[Page-level text extractions]
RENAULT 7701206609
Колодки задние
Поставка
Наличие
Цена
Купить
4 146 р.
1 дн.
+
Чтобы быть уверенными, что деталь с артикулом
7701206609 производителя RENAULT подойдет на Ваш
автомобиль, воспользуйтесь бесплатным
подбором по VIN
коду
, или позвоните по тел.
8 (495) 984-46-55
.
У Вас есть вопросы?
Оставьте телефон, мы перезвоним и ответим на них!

▶ _Task_:
Starting at the first entry and ending at the last, reproduce each one exactly.

▶ _Problem solution_:
RENAULT 7701206609
Колодки задние
Поставка
Наличие
Цена
Купить
4 146 р.
1 дн.
+
Чтобы быть уверенными, что деталь с артикулом
7701206609 производителя RENAULT подойдет на Ваш
автомобиль, воспользуйтесь бесплатным
подбором по VIN
коду
, или позвоните по тел.
8 (495) 984-46-55
.
У Вас есть вопросы?
Оставьте телефон, мы перезвоним и ответим на них!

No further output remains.